Input records Start Marker

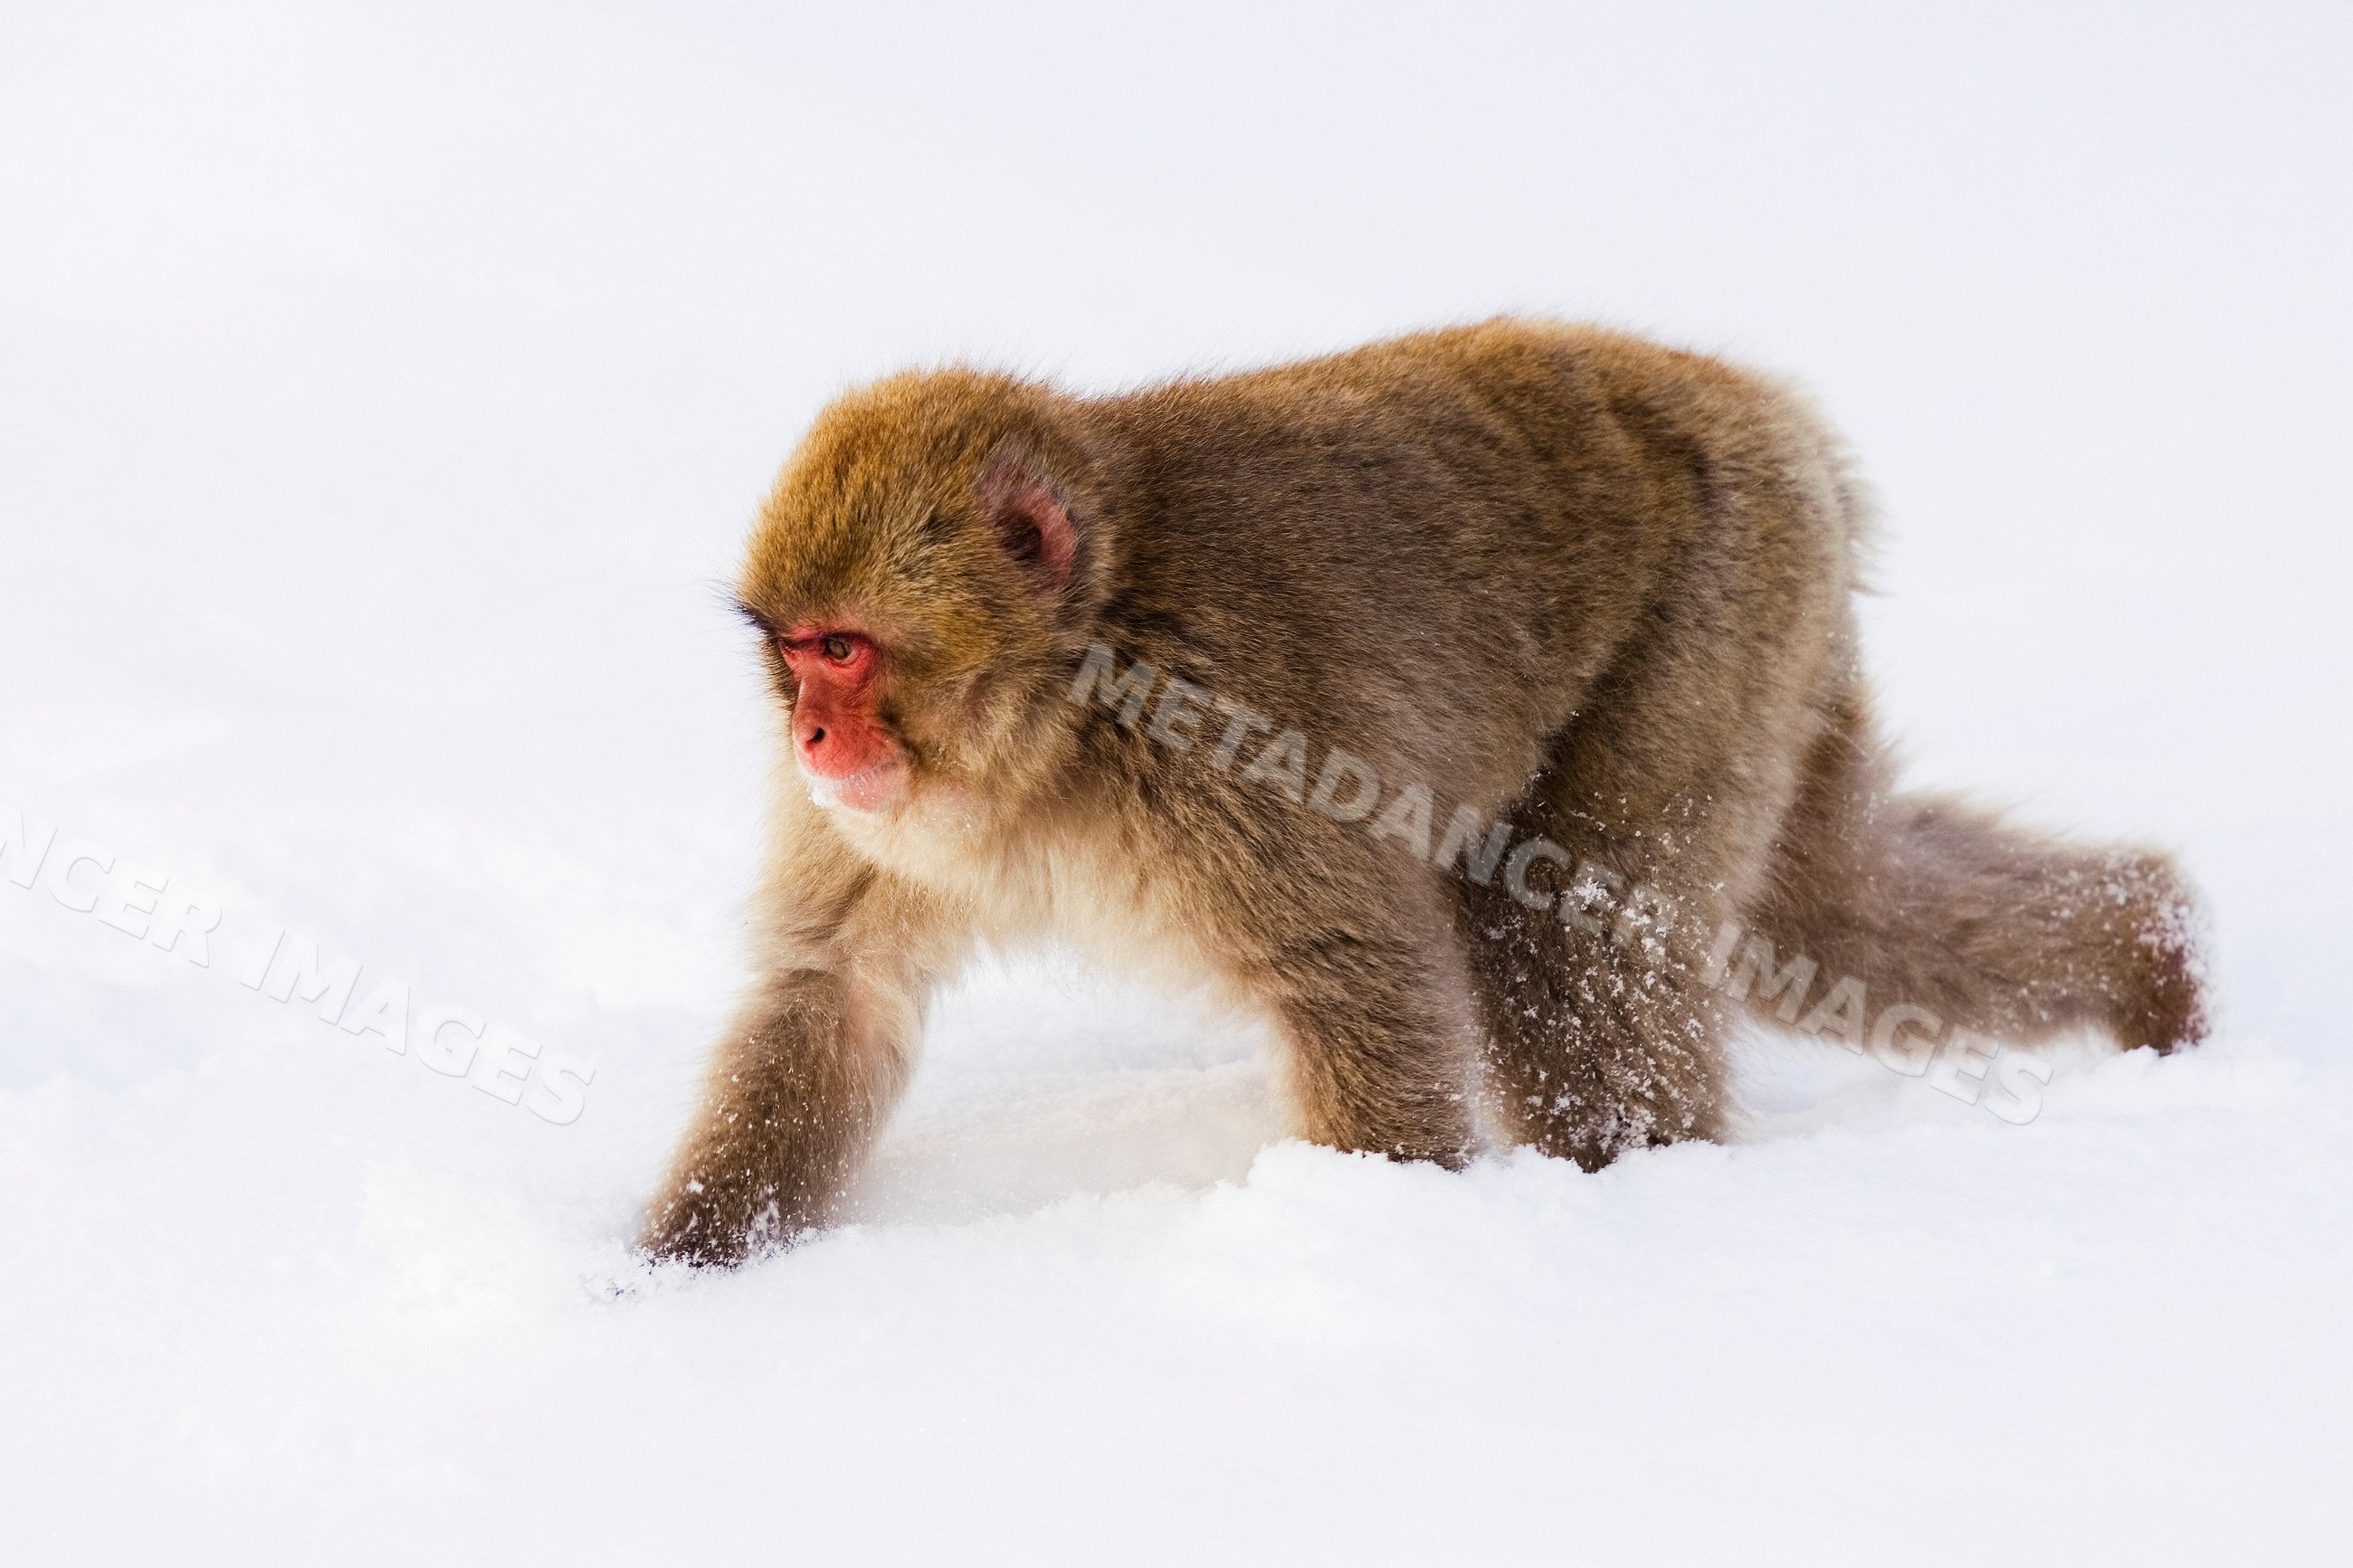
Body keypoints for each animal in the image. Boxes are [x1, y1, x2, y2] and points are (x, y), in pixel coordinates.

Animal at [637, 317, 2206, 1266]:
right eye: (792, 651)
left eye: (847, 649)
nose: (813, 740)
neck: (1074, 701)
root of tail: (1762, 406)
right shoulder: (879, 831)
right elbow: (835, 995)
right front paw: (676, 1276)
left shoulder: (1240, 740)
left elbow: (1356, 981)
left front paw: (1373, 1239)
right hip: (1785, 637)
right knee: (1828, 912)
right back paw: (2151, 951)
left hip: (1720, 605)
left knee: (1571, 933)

Input records End Marker
Input records Start Marker

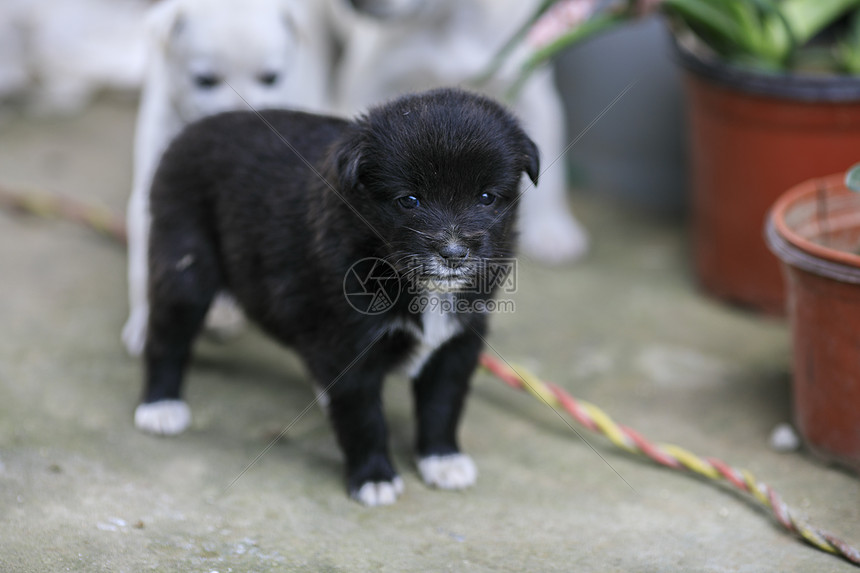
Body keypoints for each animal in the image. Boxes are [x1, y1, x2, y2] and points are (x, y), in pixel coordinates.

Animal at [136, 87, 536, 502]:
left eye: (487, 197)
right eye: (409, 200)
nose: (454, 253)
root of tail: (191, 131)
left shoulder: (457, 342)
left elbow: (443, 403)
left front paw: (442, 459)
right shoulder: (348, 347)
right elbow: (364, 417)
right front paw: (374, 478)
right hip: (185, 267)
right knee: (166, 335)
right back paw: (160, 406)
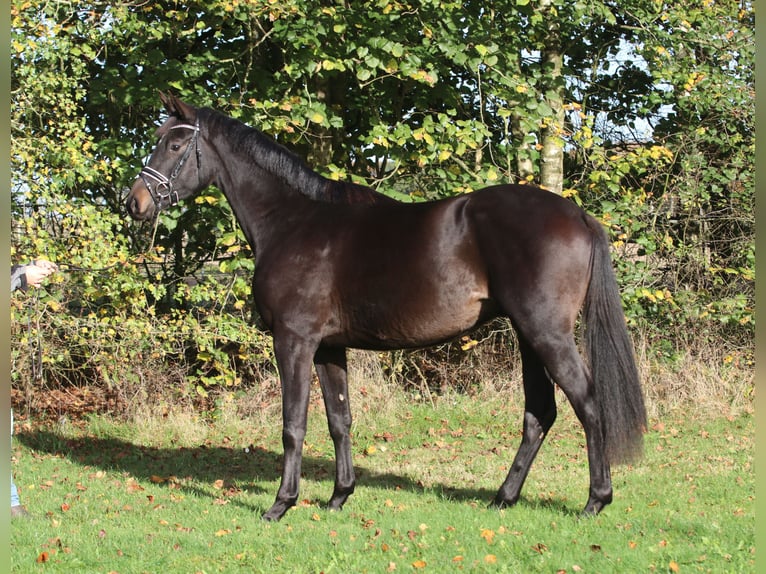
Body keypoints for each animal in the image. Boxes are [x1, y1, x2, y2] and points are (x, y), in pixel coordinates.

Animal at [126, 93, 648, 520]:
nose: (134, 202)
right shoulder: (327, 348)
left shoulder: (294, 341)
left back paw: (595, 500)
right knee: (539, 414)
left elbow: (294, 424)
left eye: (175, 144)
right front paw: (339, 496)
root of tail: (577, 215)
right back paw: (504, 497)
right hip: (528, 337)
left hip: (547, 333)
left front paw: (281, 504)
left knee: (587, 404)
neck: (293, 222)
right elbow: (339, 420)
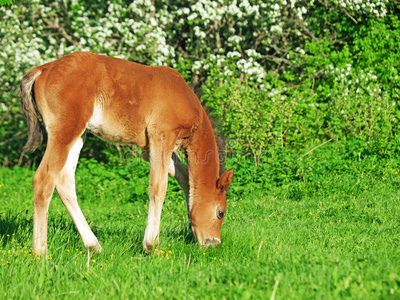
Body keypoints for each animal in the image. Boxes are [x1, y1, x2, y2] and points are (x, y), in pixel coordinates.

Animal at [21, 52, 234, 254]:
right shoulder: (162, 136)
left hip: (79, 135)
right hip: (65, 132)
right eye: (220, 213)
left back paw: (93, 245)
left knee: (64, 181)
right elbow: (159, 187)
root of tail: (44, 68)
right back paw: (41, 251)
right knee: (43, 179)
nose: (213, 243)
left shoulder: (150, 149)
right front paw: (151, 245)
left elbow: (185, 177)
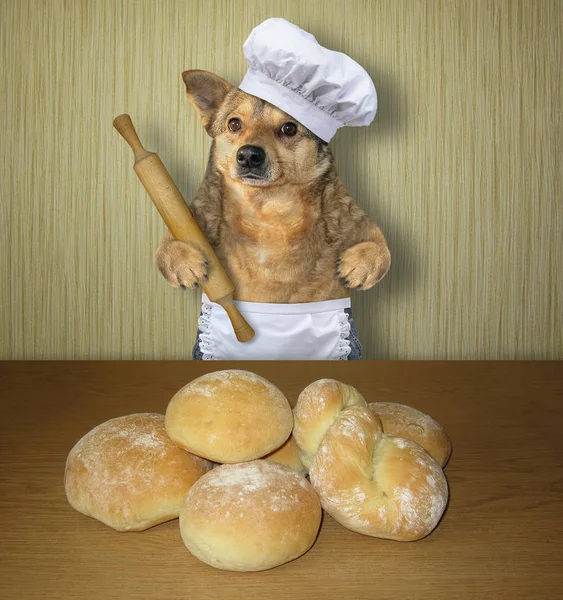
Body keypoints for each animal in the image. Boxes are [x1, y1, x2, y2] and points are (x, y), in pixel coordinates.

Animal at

Input records End Marker

Scan the records for lines that hold "root", and reproduce each one you find.

root of tail: (1762, 406)
root of tail: (191, 131)
root of tail: (577, 215)
root of tail: (44, 68)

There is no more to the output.